1. **`StateDirFreeSpaceEvaluator` does not call `statvfs`**. The current implementation verifies that the directory is creatable/readable. A real free-space check requires either `fs2`, `nix::sys::statvfs`, or a platform-specific syscall. The evaluator preserves `min_free_bytes` in its API so the upgrade is a one-file change. Logged here so the operator-surface team knows the field is approximate.

2. **Nine BIT items are not yet wired** (see Runtime completeness above). When their components land, each evaluator is one ~30-line file that plugs into the existing `BitController::new(_, evaluators, _)` registry.

3. **`mission_loaded` mirror channel.** `MissionLoadedEvaluator` reads an `Arc<Mutex<usize>>` that the composition root mirrors from the FSM's mission vec each time it changes. This adds one cheap clone per mission update; documented in the type's docstring.

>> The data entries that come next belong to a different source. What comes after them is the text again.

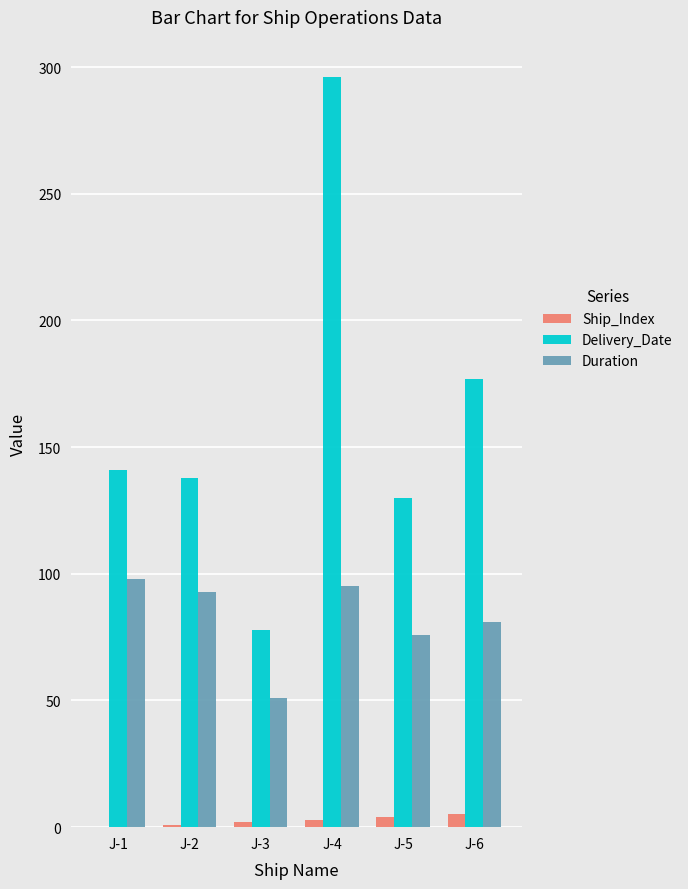

The value of Duration at J-4 is 134. True or false?

False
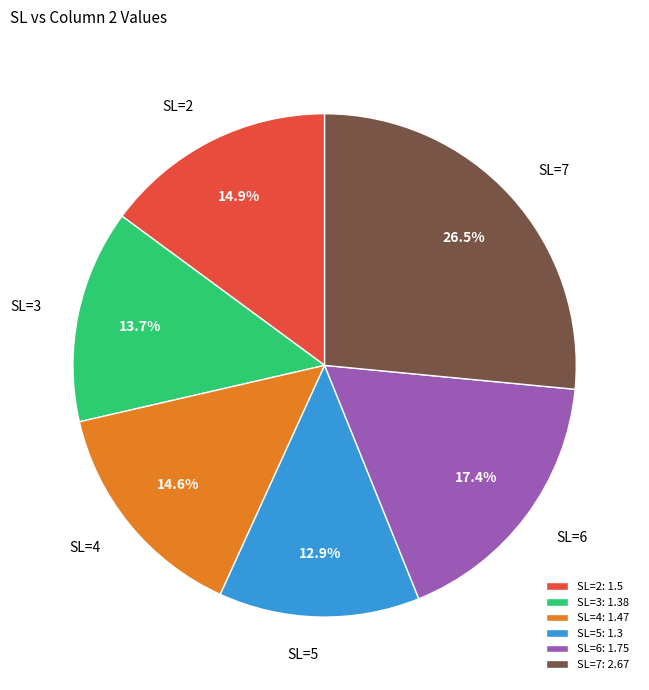

Which has a higher value, SL=7: 2.67 or SL=3: 1.38?

SL=7: 2.67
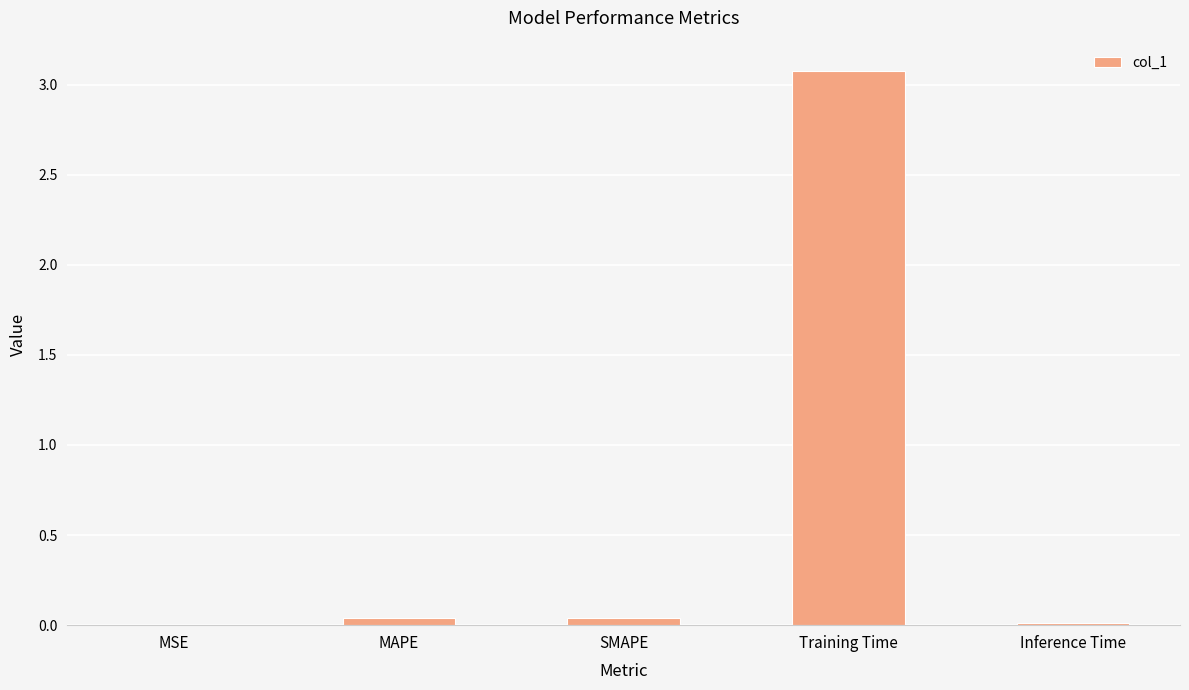

Is it true that the value at MSE is 0.0?

True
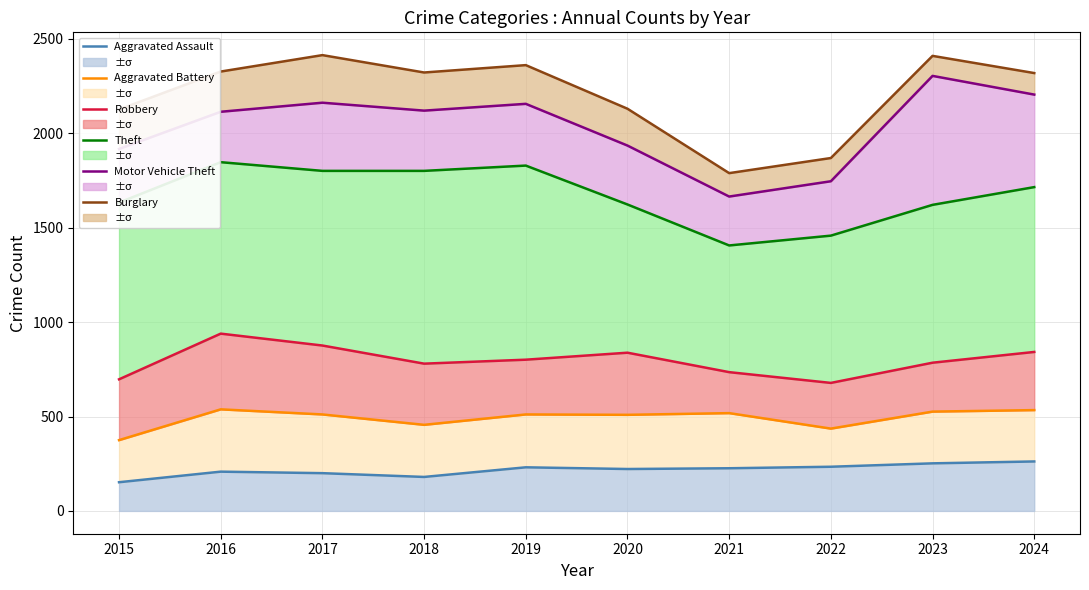

Is the value of Theft at 2023 greater than the value of Aggravated Battery at 2022?

Yes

## Auto-fix attempts during the batch

- `tracing::warn!` Send-safety fix in `lost_link.rs` carried over from batch 7; `cargo fmt` adjusted some struct-variant formatting in the same file. No logic changes.
- Initial `next_state` had a bug where the Degraded branch reset `*ack_deadline` on every tick (the report id changed each cycle). Fixed by making the `AwaitingAck` branch sticky — same `report_id`, untouched deadline — and by introducing a `sticky_pass` flag so Pass is one-shot (BIT is a pre-flight gate, not a continuous monitor).
- Clippy `doc-overindented-list-items` fix on `MapObjectsSyncedEvaluator`'s docstring.

## Test reproduction

```
cargo build -p mission_executor --tests
cargo test  -p mission_executor                  # 29 tests; 0 failed
cargo clippy -p mission_executor --tests -- -D warnings
cargo test --workspace                            # all green; pre-existing flake in
                                                  # state_machine::ac3_bounded_retry_then_success
                                                  # remains pre-existing per batch 7 report
```

## Candidates for batch 9

- **AZ-652** `mission_executor_safety_and_resume` — 5 pts. All deps (AZ-648/649/643/647) in `done/`.
- **AZ-653** `gimbal_a40_transport` — opens up the `gimbal_link` BIT evaluator slot.

Batch 9 sizing: AZ-652 alone is a sensible scope (geofence + battery thresholds + middle-waypoint re-upload + post-flight push are 6 ACs across 3 concerns).